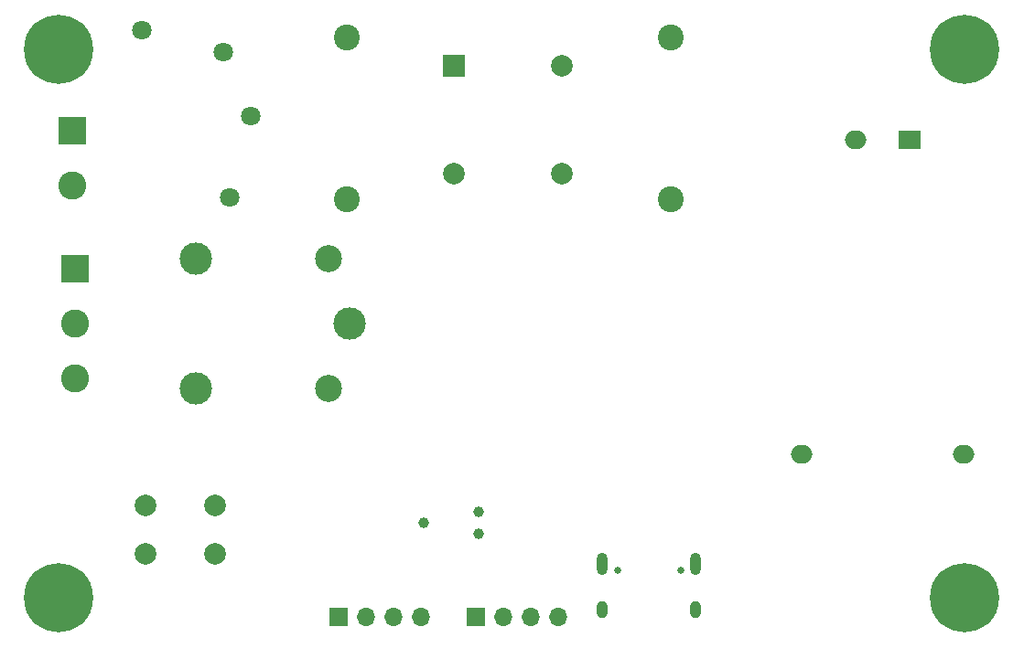
<source format=gbr>
%TF.GenerationSoftware,KiCad,Pcbnew,8.0.1*%
%TF.CreationDate,2024-04-05T21:06:31+06:30*%
%TF.ProjectId,STM32_base,53544d33-325f-4626-9173-652e6b696361,rev?*%
%TF.SameCoordinates,PX48ab840PY853a720*%
%TF.FileFunction,Soldermask,Bot*%
%TF.FilePolarity,Negative*%
%FSLAX46Y46*%
G04 Gerber Fmt 4.6, Leading zero omitted, Abs format (unit mm)*
G04 Created by KiCad (PCBNEW 8.0.1) date 2024-04-05 21:06:31*
%MOMM*%
%LPD*%
G01*
G04 APERTURE LIST*
%ADD10C,0.800000*%
%ADD11C,6.400000*%
%ADD12C,1.800000*%
%ADD13R,1.700000X1.700000*%
%ADD14O,1.700000X1.700000*%
%ADD15R,2.600000X2.600000*%
%ADD16C,2.600000*%
%ADD17C,2.400000*%
%ADD18C,0.990600*%
%ADD19C,0.650000*%
%ADD20O,1.000000X2.100000*%
%ADD21O,1.000000X1.600000*%
%ADD22R,2.000000X2.000000*%
%ADD23C,2.000000*%
%ADD24C,3.000000*%
%ADD25C,2.500000*%
%ADD26R,2.000000X1.700000*%
%ADD27O,2.000000X1.700000*%
G04 APERTURE END LIST*
D10*
%TO.C,H3*%
X86500000Y5080000D03*
X87202944Y6777056D03*
X87202944Y3382944D03*
X88900000Y7480000D03*
D11*
X88900000Y5080000D03*
D10*
X88900000Y2680000D03*
X90597056Y6777056D03*
X90597056Y3382944D03*
X91300000Y5080000D03*
%TD*%
D12*
%TO.C,TH1*%
X20260000Y55642000D03*
X12760000Y57642000D03*
%TD*%
D13*
%TO.C,J4*%
X43688000Y3302000D03*
D14*
X46228000Y3302000D03*
X48768000Y3302000D03*
X51308000Y3302000D03*
%TD*%
D15*
%TO.C,J6*%
X6604000Y35565000D03*
D16*
X6604000Y30485000D03*
X6604000Y25405000D03*
%TD*%
D17*
%TO.C,C10*%
X61722000Y57030000D03*
X61722000Y42030000D03*
%TD*%
D18*
%TO.C,J1*%
X38862000Y12065000D03*
X43942000Y13081000D03*
X43942000Y11049000D03*
%TD*%
D19*
%TO.C,J5*%
X56800000Y7680000D03*
X62580000Y7680000D03*
D20*
X55370000Y8210000D03*
D21*
X55370000Y4030000D03*
D20*
X64010000Y8210000D03*
D21*
X64010000Y4030000D03*
%TD*%
D15*
%TO.C,J3*%
X6299000Y48392000D03*
D16*
X6299000Y43312000D03*
%TD*%
D22*
%TO.C,FL1*%
X41624500Y54387500D03*
D23*
X51624500Y54387500D03*
X41624500Y44387500D03*
X51624500Y44387500D03*
%TD*%
D13*
%TO.C,J2*%
X30988000Y3302000D03*
D14*
X33528000Y3302000D03*
X36068000Y3302000D03*
X38608000Y3302000D03*
%TD*%
D24*
%TO.C,K1*%
X31930000Y30480000D03*
D25*
X29980000Y36530000D03*
D24*
X17780000Y36530000D03*
X17730000Y24480000D03*
D25*
X29980000Y24530000D03*
%TD*%
D23*
%TO.C,SW1*%
X13058000Y13680000D03*
X19558000Y13680000D03*
X13058000Y9180000D03*
X19558000Y9180000D03*
%TD*%
D10*
%TO.C,H4*%
X2680000Y55880000D03*
X3382944Y57577056D03*
X3382944Y54182944D03*
X5080000Y58280000D03*
D11*
X5080000Y55880000D03*
D10*
X5080000Y53480000D03*
X6777056Y57577056D03*
X6777056Y54182944D03*
X7480000Y55880000D03*
%TD*%
D17*
%TO.C,C9*%
X31750000Y57030000D03*
X31750000Y42030000D03*
%TD*%
D12*
%TO.C,RV1*%
X22844000Y49724000D03*
X20844000Y42224000D03*
%TD*%
D10*
%TO.C,H2*%
X86500000Y55880000D03*
X87202944Y57577056D03*
X87202944Y54182944D03*
X88900000Y58280000D03*
D11*
X88900000Y55880000D03*
D10*
X88900000Y53480000D03*
X90597056Y57577056D03*
X90597056Y54182944D03*
X91300000Y55880000D03*
%TD*%
%TO.C,H1*%
X2680000Y5080000D03*
X3382944Y6777056D03*
X3382944Y3382944D03*
X5080000Y7480000D03*
D11*
X5080000Y5080000D03*
D10*
X5080000Y2680000D03*
X6777056Y6777056D03*
X6777056Y3382944D03*
X7480000Y5080000D03*
%TD*%
D26*
%TO.C,PS1*%
X83820000Y47517500D03*
D27*
X78820000Y47517500D03*
X88820000Y18437500D03*
X73820000Y18437500D03*
%TD*%
M02*

</source>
-=-=-=-=-
WHAT YOU HAVE TO DO
Please retype the records above exactly, but leave out any pictures.

TASK ANSWER
<source format=gbr>
%TF.GenerationSoftware,KiCad,Pcbnew,8.0.1*%
%TF.CreationDate,2024-04-05T21:06:31+06:30*%
%TF.ProjectId,STM32_base,53544d33-325f-4626-9173-652e6b696361,rev?*%
%TF.SameCoordinates,PX48ab840PY853a720*%
%TF.FileFunction,Soldermask,Bot*%
%TF.FilePolarity,Negative*%
%FSLAX46Y46*%
G04 Gerber Fmt 4.6, Leading zero omitted, Abs format (unit mm)*
G04 Created by KiCad (PCBNEW 8.0.1) date 2024-04-05 21:06:31*
%MOMM*%
%LPD*%
G01*
G04 APERTURE LIST*
%ADD10C,0.800000*%
%ADD11C,6.400000*%
%ADD12C,1.800000*%
%ADD13R,1.700000X1.700000*%
%ADD14O,1.700000X1.700000*%
%ADD15R,2.600000X2.600000*%
%ADD16C,2.600000*%
%ADD17C,2.400000*%
%ADD18C,0.990600*%
%ADD19C,0.650000*%
%ADD20O,1.000000X2.100000*%
%ADD21O,1.000000X1.600000*%
%ADD22R,2.000000X2.000000*%
%ADD23C,2.000000*%
%ADD24C,3.000000*%
%ADD25C,2.500000*%
%ADD26R,2.000000X1.700000*%
%ADD27O,2.000000X1.700000*%
G04 APERTURE END LIST*
D10*
%TO.C,H3*%
X86500000Y5080000D03*
X87202944Y6777056D03*
X87202944Y3382944D03*
X88900000Y7480000D03*
D11*
X88900000Y5080000D03*
D10*
X88900000Y2680000D03*
X90597056Y6777056D03*
X90597056Y3382944D03*
X91300000Y5080000D03*
%TD*%
D12*
%TO.C,TH1*%
X20260000Y55642000D03*
X12760000Y57642000D03*
%TD*%
D13*
%TO.C,J4*%
X43688000Y3302000D03*
D14*
X46228000Y3302000D03*
X48768000Y3302000D03*
X51308000Y3302000D03*
%TD*%
D15*
%TO.C,J6*%
X6604000Y35565000D03*
D16*
X6604000Y30485000D03*
X6604000Y25405000D03*
%TD*%
D17*
%TO.C,C10*%
X61722000Y57030000D03*
X61722000Y42030000D03*
%TD*%
D18*
%TO.C,J1*%
X38862000Y12065000D03*
X43942000Y13081000D03*
X43942000Y11049000D03*
%TD*%
D19*
%TO.C,J5*%
X56800000Y7680000D03*
X62580000Y7680000D03*
D20*
X55370000Y8210000D03*
D21*
X55370000Y4030000D03*
D20*
X64010000Y8210000D03*
D21*
X64010000Y4030000D03*
%TD*%
D15*
%TO.C,J3*%
X6299000Y48392000D03*
D16*
X6299000Y43312000D03*
%TD*%
D22*
%TO.C,FL1*%
X41624500Y54387500D03*
D23*
X51624500Y54387500D03*
X41624500Y44387500D03*
X51624500Y44387500D03*
%TD*%
D13*
%TO.C,J2*%
X30988000Y3302000D03*
D14*
X33528000Y3302000D03*
X36068000Y3302000D03*
X38608000Y3302000D03*
%TD*%
D24*
%TO.C,K1*%
X31930000Y30480000D03*
D25*
X29980000Y36530000D03*
D24*
X17780000Y36530000D03*
X17730000Y24480000D03*
D25*
X29980000Y24530000D03*
%TD*%
D23*
%TO.C,SW1*%
X13058000Y13680000D03*
X19558000Y13680000D03*
X13058000Y9180000D03*
X19558000Y9180000D03*
%TD*%
D10*
%TO.C,H4*%
X2680000Y55880000D03*
X3382944Y57577056D03*
X3382944Y54182944D03*
X5080000Y58280000D03*
D11*
X5080000Y55880000D03*
D10*
X5080000Y53480000D03*
X6777056Y57577056D03*
X6777056Y54182944D03*
X7480000Y55880000D03*
%TD*%
D17*
%TO.C,C9*%
X31750000Y57030000D03*
X31750000Y42030000D03*
%TD*%
D12*
%TO.C,RV1*%
X22844000Y49724000D03*
X20844000Y42224000D03*
%TD*%
D10*
%TO.C,H2*%
X86500000Y55880000D03*
X87202944Y57577056D03*
X87202944Y54182944D03*
X88900000Y58280000D03*
D11*
X88900000Y55880000D03*
D10*
X88900000Y53480000D03*
X90597056Y57577056D03*
X90597056Y54182944D03*
X91300000Y55880000D03*
%TD*%
%TO.C,H1*%
X2680000Y5080000D03*
X3382944Y6777056D03*
X3382944Y3382944D03*
X5080000Y7480000D03*
D11*
X5080000Y5080000D03*
D10*
X5080000Y2680000D03*
X6777056Y6777056D03*
X6777056Y3382944D03*
X7480000Y5080000D03*
%TD*%
D26*
%TO.C,PS1*%
X83820000Y47517500D03*
D27*
X78820000Y47517500D03*
X88820000Y18437500D03*
X73820000Y18437500D03*
%TD*%
M02*

</source>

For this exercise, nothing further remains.